Use the following initialization sequence:
javascript (ES6+)
const watchRTC = require("@testrtc/watchrtc-sdk");
watchRTC.init();
Typescript
import watchRTC from "@testrtc/watchrtc-sdk";
watchRTC.init();
javascript (ES5+)
with CDN
<!DOCTYPE html>
<html lang="en">
<head>
<title>watchRT SDK</title>
</head>
<body>
<script src="https://unpkg.com/@testrtc/watchrtc-sdk/lib/index.js"></script>
<script>
watchRTC.init();
</script>
</body>
</html>
This will transparently modify the RTCPeerConnection objects, allowing it to connect to the watchRTC backend service transparently to your application. The watchRTC parameter is needed to make this connection.
- rtcApiKey - watchRTC API key, as provided by testRTC
- rtcRoomId - an identifier to the session/room/conference. This will enable an analysis of all participants in the same room as a single logical unit
- rtcPeerId - an identifer of this peer/user in the session. This will make it easier to identify and troubleshoot users. It is recommended to use non-PII data here as much as possible (no emails or names for example)
- rtcTags - tags to associate with this peer connection.

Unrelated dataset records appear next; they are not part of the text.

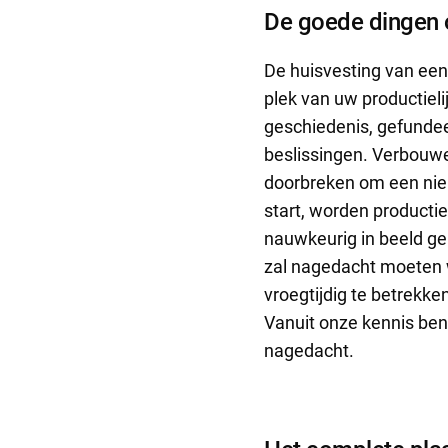
De goede dingen 
De huisvesting van een
plek van uw productieli
geschiedenis, gefundee
beslissingen. Verbouwe
doorbreken om een nieu
start, worden producti
nauwkeurig in beeld geb
zal nagedacht moeten
vroegtijdig te betrekk
Vanuit onze kennis ben
nagedacht.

These can later be searched for or filtered
- proxyUrl - (optional) secured web socket proxy server address, the proxy server should forward the connection to testRTC's watchRTC servers
var pc = new RTCPeerConnection({
...,
watchrtc:{
rtcApiKey: "watchRTC API key",
rtcRoomId: "identifier for the session",
rtcPeerId: "identifier for the current peer",
rtcTags: ["tag1", "tag2", "tag3"]
}
});
Instead of calling
watchRTC.init();
you can use next approach - this is useful when you don't have a direct/easy access to the RTCPeerConnection object:
watchRTC.init({
rtcApiKey: "watchRTC API key",
rtcRoomId: "identifier for the session",
rtcPeerId: "identifier for the current peer",
rtcTags: ["tag1", "tag2", "tag3"],
});
You also can use watchRTC.setConfig
function to set watchRTC configuration after calling init() and before the creation of RTCPeerConnection objects:
watchRTC.setConfig({
rtcApiKey: "watchRTC API key",
rtcRoomId: "identifier for the session",
rtcPeerId: "identifier for the current peer",
rtcTags: ["tag1", "tag2", "tag3"],
});
This will override peerconnection and will use those values.
You can use watchRTC.disableDataCollection()
and watchRTC.disableDataCollection()
to control what data you want to send.
Initialize SDK. Can be called multiple times but it will be initialized only at the first time.